MySQLi only works with MySQL databases, whereas PDO is flexible and able to work with multiple database systems, including IBM, Oracle and MySQL. If you ever have to switch databases or provide a database independent solution, using MySQLi directly is not the best option. You may still use MySQLi in database independent solutions using an abstraction layer.
Binding parameters with MySQLi is not as easy or flexible as with PDO. MySQLi uses a numbered parameter system and does no’t support named parameters like PDO. MySQLi has good support and maintenance, making the transition to and use the new system safe and secure.
You will be able to utilize new features available in the newer versions of MySQL servers. This is one of the biggest advantages of MySQLi.
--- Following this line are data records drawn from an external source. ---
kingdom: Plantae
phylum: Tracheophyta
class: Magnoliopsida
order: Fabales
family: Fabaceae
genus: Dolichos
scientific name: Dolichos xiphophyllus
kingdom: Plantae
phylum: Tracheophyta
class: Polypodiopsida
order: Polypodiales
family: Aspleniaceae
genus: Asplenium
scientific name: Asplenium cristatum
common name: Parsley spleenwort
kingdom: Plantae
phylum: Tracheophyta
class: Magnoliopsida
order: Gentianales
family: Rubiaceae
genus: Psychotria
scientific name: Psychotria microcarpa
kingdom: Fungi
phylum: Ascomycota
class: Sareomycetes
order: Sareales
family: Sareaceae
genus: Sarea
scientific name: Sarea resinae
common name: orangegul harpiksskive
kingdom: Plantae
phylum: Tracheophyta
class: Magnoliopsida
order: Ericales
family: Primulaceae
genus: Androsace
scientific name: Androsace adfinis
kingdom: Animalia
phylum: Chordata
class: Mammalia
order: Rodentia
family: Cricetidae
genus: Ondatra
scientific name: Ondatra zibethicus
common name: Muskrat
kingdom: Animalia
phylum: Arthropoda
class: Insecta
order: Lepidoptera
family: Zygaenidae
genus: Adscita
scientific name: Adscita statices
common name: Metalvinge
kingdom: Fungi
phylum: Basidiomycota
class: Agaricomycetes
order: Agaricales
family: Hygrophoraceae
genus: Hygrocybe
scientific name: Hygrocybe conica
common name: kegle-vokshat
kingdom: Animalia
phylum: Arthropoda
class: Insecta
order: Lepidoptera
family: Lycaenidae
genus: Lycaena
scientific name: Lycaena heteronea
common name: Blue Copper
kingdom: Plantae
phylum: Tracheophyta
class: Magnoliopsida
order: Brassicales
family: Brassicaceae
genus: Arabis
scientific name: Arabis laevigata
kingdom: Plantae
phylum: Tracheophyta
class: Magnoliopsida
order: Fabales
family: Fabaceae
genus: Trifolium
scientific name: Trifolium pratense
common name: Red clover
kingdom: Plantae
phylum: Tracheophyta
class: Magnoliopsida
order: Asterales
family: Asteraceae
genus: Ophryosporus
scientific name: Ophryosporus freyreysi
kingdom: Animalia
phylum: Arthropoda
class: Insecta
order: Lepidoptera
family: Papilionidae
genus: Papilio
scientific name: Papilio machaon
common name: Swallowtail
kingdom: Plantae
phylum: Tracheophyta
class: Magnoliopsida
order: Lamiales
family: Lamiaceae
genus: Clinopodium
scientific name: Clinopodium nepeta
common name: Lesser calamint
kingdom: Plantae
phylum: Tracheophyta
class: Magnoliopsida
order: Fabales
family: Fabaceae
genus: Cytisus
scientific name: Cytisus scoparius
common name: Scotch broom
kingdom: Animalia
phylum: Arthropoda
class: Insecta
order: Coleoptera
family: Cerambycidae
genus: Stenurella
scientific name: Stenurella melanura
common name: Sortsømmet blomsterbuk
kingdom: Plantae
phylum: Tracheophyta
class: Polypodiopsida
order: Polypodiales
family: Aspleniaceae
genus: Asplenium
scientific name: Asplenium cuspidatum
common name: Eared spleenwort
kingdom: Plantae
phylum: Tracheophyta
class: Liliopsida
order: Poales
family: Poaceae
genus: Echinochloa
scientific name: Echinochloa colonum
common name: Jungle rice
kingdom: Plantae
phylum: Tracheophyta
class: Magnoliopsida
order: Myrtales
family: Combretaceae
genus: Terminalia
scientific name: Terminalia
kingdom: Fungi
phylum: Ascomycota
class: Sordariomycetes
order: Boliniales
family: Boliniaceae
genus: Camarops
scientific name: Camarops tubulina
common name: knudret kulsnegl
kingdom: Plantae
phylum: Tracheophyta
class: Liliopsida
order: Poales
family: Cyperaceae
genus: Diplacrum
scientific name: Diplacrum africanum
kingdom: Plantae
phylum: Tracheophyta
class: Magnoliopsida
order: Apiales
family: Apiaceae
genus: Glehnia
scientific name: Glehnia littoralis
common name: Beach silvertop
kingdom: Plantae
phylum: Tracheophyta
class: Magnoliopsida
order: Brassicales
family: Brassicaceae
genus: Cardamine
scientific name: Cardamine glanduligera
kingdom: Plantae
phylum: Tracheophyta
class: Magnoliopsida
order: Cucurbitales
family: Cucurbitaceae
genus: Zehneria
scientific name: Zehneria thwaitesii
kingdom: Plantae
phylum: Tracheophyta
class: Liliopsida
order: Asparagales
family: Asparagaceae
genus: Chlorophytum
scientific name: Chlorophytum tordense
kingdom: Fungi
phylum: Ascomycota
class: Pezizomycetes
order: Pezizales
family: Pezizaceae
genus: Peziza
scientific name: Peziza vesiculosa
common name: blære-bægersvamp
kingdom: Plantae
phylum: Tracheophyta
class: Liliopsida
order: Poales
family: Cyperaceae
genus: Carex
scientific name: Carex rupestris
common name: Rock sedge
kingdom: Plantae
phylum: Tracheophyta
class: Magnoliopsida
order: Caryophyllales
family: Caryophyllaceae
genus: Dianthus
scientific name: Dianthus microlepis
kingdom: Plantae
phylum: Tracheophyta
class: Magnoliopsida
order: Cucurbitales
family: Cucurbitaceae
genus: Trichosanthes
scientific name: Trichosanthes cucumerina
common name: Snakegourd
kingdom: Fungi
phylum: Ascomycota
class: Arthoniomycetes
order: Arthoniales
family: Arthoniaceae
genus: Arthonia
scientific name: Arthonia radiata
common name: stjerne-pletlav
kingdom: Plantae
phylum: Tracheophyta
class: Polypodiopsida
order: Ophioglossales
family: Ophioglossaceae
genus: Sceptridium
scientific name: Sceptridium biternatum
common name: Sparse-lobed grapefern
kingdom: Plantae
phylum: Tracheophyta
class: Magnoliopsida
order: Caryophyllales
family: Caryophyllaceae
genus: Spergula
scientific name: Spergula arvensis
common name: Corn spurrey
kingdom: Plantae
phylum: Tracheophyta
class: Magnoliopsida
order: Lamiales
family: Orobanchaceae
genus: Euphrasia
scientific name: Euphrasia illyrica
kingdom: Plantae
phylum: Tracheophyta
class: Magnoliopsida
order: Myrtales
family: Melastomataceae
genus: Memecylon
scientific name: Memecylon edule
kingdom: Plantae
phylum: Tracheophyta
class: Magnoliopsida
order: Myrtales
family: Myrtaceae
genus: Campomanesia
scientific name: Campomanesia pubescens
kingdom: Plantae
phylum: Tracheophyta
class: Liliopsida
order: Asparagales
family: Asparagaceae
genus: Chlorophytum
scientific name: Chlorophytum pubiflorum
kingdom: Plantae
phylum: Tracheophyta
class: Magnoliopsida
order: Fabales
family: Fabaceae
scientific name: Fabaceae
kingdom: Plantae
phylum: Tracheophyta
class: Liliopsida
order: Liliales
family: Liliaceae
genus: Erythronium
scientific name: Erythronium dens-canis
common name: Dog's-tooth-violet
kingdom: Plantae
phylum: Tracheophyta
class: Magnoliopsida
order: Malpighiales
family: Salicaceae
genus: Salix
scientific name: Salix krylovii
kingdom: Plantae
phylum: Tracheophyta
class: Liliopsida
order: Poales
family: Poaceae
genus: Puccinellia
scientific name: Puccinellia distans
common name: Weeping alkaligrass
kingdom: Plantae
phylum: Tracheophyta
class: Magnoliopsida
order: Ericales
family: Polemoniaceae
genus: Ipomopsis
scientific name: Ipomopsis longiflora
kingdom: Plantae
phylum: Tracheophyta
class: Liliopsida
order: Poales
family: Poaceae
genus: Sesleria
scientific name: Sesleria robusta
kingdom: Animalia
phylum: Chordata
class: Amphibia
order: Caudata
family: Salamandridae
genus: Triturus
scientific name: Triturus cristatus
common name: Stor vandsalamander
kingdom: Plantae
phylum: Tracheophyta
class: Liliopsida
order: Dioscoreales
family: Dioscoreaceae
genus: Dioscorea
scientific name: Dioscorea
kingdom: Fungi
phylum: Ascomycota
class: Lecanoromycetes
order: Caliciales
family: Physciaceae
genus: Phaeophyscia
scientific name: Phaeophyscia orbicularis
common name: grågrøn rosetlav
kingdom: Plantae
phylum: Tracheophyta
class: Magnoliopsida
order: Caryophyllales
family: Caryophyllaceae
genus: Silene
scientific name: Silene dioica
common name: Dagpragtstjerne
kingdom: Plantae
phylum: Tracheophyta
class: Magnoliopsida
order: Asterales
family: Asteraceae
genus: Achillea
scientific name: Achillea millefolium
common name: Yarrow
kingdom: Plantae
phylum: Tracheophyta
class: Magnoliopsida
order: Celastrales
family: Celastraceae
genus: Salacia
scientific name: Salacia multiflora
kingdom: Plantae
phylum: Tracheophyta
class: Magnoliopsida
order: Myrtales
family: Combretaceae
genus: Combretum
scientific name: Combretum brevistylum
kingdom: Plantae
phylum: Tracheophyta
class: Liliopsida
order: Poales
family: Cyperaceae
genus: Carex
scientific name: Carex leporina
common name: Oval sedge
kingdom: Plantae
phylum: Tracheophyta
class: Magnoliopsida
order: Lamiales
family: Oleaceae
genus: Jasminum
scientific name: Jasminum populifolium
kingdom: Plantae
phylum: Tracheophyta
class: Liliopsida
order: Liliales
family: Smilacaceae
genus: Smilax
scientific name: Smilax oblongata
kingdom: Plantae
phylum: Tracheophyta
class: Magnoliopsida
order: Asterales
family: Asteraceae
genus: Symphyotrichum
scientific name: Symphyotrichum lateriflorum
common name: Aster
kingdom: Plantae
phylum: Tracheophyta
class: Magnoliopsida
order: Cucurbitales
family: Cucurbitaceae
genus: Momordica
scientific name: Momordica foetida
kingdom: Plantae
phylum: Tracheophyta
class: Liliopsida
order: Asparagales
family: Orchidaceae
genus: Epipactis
PDO may not have extensive support to take full advantage of MySQL’ newer capabilities.
The installation process with MySQLi is not only easy, but is automatic when the PHP 5 MySQL extension that comes built-in Windows or Linux distributions.
If you have a project using the old MySQL extension and you need to convert it to use MySQLi or PDO, it may take you a while to rewrite it if you were not using a database abstraction layer.
If you need a quick a easy solution that does not require to change much your code, you can try either the package PDO or the MySQLi to use each of these extensions by the means of MySQL wrapper functions that call mysql_* functions using PDO by Aziz S. Hussain or PHP MySQL to MySQLi by Dave Smith for PDO and MySQLi extension functions respectively.
This will allow you to make your code run on PHP 7 while you do a real migration of code that does not require a wrapper.
Dave Smith also has written a tutorial on how to migrate mysql code to mysqli considering the differences between those extensions.